While it’s probably tempting to hang shirts upright by the shoulders, this makes bumps appear once the shirt is dry, and they don’t come out easily. Hanging them by the tail might also give it a bit of a crimp from the clothespin, but this isn’t as noticeable and you can iron this out much more easily.

Color-code your clothes

Hang white sheets and linens with other white clothing and let your colored pieces hang to the opposite end. This is for the same reason we wash whites and colors separately; you avoid any potential bleeding of colors into the whites.

Group up the clothespins

Use one clothespin to hang multiple pieces of clothes. Back in your grandmother’s day, they did this to save money, but being resourceful is never a bad thing.

Hang sheets on the ends, delicates in the middle

The sheets are big enough to hide your intimates (underwear, bras, etc.) so that your neighbors wouldn’t get a full glance. Hey, they don’t need to see that floral number, do they?

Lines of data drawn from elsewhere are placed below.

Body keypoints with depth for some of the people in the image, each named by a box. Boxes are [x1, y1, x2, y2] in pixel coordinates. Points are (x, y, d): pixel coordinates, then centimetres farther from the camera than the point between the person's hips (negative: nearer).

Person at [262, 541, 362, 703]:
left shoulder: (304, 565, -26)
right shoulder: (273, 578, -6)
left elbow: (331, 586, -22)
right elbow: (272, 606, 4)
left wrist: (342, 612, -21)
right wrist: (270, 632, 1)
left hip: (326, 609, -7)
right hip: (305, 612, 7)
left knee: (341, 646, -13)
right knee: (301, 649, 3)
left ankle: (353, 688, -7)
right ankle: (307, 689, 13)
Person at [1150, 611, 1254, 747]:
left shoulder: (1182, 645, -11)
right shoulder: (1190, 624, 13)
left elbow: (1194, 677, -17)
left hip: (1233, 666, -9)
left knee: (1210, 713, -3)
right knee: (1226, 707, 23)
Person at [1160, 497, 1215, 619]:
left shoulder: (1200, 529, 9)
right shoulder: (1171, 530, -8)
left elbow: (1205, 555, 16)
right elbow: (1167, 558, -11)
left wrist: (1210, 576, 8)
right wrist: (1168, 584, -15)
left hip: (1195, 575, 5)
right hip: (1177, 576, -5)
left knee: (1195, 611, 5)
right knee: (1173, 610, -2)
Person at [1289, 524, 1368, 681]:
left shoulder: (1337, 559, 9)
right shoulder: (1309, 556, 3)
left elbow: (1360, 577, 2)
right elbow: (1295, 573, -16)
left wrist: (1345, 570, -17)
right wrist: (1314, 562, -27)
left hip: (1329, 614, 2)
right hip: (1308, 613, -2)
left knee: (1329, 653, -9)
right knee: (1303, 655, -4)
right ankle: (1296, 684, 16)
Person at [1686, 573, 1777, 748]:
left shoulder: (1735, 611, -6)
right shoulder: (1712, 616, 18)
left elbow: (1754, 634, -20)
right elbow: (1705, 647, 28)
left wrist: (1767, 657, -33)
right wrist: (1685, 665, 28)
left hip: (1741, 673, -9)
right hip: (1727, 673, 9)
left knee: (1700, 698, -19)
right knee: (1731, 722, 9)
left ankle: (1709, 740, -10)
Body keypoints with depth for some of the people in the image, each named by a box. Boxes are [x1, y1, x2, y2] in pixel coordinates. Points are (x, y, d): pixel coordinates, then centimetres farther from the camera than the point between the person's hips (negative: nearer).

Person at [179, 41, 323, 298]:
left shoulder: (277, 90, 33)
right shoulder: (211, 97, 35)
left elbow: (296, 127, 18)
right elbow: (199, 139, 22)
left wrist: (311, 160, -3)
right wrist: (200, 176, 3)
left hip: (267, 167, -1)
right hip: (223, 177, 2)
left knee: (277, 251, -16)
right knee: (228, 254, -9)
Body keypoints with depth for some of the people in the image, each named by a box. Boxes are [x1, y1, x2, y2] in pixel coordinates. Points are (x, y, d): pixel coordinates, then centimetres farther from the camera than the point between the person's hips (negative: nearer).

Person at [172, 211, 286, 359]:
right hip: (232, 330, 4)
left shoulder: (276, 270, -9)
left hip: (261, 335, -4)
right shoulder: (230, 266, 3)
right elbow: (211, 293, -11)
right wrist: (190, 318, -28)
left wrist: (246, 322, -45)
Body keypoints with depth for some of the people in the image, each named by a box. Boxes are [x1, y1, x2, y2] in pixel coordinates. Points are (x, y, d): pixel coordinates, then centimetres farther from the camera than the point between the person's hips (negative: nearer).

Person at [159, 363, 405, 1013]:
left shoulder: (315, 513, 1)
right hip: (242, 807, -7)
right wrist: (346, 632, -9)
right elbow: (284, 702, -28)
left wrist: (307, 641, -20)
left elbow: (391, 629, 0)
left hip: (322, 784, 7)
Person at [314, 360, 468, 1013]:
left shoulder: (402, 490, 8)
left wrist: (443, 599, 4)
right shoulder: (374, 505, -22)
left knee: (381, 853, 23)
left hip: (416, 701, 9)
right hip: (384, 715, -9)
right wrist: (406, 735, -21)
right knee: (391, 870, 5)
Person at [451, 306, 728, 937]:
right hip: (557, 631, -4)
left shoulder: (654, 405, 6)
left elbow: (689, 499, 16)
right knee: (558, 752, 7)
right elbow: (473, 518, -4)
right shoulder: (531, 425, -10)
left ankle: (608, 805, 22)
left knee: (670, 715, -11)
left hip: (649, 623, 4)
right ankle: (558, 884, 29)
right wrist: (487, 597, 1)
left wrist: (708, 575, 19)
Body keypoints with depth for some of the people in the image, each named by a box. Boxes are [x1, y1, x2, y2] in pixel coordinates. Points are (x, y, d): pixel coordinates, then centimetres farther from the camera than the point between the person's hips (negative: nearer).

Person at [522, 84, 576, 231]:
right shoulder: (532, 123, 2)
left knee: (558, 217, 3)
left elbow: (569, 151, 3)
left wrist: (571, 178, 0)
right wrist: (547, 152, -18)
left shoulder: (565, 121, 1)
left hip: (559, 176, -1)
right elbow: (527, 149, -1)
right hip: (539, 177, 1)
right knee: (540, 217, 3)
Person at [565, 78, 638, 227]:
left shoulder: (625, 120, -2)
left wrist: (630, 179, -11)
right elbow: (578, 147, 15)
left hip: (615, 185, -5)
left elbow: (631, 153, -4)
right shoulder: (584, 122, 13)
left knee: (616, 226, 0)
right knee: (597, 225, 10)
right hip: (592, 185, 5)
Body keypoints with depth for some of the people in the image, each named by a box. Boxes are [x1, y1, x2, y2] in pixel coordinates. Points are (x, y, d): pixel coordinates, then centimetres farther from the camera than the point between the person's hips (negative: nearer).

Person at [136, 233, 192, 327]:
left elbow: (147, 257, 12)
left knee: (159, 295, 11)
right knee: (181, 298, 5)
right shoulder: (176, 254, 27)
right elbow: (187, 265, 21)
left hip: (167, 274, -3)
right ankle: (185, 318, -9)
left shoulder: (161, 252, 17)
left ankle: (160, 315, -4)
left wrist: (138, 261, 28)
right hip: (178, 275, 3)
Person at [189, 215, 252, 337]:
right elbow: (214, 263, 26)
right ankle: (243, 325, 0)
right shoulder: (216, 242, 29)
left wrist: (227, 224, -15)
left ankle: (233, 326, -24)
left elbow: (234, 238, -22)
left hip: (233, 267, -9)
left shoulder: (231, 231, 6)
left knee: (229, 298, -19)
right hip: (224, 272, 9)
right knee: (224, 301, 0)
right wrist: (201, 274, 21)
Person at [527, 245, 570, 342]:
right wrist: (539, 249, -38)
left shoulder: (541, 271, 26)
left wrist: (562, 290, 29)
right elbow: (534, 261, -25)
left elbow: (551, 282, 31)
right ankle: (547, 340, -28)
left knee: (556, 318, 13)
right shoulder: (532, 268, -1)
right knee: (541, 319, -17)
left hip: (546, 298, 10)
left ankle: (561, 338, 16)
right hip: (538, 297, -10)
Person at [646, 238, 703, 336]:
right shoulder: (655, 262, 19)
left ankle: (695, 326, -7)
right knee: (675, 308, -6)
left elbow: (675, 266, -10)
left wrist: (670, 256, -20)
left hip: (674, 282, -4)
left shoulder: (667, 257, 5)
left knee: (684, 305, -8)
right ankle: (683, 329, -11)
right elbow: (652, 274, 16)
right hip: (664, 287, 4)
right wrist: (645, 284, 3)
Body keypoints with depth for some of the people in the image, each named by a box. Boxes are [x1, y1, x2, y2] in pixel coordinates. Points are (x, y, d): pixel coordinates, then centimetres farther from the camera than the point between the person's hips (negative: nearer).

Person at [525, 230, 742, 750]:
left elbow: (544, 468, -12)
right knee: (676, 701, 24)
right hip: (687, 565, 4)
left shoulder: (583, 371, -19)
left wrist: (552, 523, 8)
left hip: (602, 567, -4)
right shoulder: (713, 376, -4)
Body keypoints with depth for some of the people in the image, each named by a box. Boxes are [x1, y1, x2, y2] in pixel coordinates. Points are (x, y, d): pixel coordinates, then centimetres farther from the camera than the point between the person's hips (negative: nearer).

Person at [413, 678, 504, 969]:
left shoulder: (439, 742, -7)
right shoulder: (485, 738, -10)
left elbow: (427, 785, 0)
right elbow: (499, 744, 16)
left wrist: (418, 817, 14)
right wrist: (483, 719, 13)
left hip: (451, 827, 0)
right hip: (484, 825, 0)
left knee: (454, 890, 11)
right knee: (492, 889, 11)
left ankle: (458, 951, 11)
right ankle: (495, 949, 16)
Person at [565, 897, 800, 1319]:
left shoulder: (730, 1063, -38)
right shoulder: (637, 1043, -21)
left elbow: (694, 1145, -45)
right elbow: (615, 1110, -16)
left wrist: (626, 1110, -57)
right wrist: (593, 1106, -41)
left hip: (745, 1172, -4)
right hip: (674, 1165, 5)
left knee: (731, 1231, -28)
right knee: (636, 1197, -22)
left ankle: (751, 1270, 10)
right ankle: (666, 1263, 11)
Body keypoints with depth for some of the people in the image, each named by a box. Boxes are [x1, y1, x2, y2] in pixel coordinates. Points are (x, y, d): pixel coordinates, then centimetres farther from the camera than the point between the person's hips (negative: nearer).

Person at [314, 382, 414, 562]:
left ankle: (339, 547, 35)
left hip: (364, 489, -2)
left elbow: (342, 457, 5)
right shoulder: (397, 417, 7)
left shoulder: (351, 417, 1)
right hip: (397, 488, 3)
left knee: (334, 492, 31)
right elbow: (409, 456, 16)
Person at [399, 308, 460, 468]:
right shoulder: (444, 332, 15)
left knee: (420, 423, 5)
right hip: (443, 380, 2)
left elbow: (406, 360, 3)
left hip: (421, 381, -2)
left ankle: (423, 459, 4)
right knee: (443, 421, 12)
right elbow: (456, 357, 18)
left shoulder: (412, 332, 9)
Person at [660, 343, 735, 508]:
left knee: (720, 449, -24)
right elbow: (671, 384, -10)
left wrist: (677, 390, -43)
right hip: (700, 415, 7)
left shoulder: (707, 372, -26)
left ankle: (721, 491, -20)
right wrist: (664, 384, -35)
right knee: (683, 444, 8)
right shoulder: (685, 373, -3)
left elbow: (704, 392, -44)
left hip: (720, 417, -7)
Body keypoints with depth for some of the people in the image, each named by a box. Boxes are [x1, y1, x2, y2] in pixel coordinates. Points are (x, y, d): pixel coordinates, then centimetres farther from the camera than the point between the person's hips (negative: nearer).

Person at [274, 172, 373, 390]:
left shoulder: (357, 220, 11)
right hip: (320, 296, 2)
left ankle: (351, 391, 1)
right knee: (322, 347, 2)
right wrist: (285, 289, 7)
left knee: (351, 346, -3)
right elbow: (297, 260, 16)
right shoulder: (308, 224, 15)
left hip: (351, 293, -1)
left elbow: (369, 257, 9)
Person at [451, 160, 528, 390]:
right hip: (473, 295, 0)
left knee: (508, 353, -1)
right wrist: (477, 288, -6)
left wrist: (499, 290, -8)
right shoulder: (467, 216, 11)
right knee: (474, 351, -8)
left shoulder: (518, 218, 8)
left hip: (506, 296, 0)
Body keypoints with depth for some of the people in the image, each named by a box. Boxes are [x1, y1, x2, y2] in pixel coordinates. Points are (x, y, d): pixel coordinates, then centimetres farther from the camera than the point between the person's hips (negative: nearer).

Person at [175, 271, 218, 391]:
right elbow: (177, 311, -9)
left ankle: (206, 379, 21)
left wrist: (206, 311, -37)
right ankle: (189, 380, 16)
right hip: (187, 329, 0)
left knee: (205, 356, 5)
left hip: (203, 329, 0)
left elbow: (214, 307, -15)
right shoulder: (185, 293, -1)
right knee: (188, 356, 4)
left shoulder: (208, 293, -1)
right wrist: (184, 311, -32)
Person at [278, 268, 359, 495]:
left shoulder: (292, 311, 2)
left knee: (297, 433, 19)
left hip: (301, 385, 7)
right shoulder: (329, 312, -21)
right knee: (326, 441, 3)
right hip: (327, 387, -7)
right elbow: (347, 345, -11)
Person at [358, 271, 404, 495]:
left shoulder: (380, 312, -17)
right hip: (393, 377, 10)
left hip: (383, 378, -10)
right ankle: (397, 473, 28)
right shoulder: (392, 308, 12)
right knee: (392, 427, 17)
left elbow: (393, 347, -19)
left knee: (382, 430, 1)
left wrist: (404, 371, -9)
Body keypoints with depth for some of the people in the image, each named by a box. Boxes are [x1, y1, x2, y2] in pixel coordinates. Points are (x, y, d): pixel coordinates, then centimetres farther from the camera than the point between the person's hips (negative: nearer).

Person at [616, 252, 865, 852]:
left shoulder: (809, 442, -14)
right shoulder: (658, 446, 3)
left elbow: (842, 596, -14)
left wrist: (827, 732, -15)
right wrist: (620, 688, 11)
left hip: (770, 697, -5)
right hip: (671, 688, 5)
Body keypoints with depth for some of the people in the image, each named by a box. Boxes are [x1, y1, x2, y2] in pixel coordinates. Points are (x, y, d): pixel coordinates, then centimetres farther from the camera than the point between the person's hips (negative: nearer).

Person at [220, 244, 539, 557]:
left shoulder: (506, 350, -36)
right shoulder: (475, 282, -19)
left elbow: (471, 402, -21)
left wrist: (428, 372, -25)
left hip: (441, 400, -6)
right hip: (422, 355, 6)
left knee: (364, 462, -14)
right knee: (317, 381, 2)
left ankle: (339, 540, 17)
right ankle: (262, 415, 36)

Don’t pay attention to the weather

You might think drying clothes outside only works when it’s bright and sunny, but we can hear our grandmothers now: Whether there was six feet of snow on the ground or the it was frigid temps outside, the laundry still had to get done. (Hint: Hanging it by a fireplace could make your clothes smell like smoke or even get smoke stains—not a good look!)